The Dawn of the Robot Coach
April 11, 2018
In 2017, Slice, a New York tech company that builds software solutions for independent pizzerias, had a management problem.
The company’s tech staff is based in Macedonia, where high unemployment rates mean most of their new hires have never held a formal job prior to Slice. “We have a lot of first-time managers who need coaching,” said Rick Pereira, chief people officer.
Instead of moving to Macedonia himself, Pereira implemented Butterfly.ai, an artificial intelligence coaching app that provides feedback to managers on their leadership skills. The tools uses anonymous employee survey results and past performance data to rate managers’ performance, then offers tips and training content to help them improve.

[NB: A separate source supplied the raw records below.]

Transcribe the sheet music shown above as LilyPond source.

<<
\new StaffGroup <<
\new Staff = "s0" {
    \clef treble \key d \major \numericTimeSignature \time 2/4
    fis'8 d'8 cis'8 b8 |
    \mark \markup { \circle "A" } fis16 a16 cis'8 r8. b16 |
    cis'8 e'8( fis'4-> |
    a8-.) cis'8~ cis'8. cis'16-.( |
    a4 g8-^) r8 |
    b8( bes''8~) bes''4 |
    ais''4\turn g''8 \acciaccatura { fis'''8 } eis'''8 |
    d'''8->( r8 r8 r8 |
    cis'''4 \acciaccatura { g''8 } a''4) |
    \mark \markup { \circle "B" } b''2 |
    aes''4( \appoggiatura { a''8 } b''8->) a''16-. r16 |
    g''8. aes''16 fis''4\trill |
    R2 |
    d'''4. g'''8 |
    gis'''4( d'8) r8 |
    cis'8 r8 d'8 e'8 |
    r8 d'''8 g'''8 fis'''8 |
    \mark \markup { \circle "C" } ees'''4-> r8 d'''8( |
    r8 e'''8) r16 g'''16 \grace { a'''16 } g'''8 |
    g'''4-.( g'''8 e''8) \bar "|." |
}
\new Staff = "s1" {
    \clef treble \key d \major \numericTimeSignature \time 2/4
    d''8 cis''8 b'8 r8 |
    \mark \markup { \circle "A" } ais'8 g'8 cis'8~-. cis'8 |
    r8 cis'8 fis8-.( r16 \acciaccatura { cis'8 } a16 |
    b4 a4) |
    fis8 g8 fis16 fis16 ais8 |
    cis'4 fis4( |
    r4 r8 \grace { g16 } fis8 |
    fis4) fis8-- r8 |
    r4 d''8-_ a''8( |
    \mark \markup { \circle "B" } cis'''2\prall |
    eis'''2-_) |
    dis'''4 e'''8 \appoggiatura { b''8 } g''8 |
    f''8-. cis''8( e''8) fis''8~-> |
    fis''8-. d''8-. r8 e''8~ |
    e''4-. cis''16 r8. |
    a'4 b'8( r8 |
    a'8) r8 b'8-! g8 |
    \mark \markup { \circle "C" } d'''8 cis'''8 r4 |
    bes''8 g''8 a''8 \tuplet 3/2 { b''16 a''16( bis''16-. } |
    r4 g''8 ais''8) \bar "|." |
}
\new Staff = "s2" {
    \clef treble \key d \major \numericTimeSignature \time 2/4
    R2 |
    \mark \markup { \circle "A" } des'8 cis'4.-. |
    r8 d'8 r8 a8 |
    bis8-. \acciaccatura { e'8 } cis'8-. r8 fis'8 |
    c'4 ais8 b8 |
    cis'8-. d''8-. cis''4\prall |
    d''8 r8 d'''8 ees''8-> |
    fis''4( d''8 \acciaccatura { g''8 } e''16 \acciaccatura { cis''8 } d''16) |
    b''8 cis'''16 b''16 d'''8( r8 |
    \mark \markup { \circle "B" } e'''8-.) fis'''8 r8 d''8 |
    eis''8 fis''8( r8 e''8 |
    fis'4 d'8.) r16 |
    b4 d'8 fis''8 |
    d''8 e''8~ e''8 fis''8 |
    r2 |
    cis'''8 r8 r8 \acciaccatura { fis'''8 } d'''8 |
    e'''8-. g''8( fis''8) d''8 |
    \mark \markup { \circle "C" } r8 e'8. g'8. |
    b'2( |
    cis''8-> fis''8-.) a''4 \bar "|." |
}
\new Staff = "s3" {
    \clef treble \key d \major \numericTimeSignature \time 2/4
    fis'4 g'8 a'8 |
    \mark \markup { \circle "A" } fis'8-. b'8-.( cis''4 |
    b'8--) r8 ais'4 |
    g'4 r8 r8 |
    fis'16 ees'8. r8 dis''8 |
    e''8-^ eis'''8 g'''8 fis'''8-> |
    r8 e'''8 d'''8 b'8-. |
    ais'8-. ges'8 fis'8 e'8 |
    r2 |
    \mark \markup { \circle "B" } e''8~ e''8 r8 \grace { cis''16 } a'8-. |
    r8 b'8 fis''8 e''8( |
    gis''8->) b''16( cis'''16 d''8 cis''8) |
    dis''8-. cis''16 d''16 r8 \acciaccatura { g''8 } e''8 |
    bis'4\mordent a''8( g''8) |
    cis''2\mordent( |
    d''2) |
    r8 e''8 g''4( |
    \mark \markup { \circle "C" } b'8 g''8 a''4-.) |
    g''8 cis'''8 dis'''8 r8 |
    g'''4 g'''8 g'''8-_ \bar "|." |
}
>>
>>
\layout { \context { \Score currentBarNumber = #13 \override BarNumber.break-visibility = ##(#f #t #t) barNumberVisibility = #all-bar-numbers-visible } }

Pereira, who is able to review all of the feedback, said it has helped many of his team members become better managers, including their general manager who initially had a gruff communication style. “People loved what he was saying but not how he said it,” Pereira said. Based on consistent feedback about the general manager’s rough approach, the Butterfly coach recommended a series of communication courses and articles. “Now he’s one of our strongest leaders,” Pereira said.
There is a level of subtlety there that is hard to achieve, said David William[son] Shaffer, professor of learning science at the University of Wisconsin-Madison and a game scientist at the Wisconsin Center for Education Research. “It’s difficult for a computer to have enough information about the world to know what a person needs to do or should do in a certain scenario,” he said.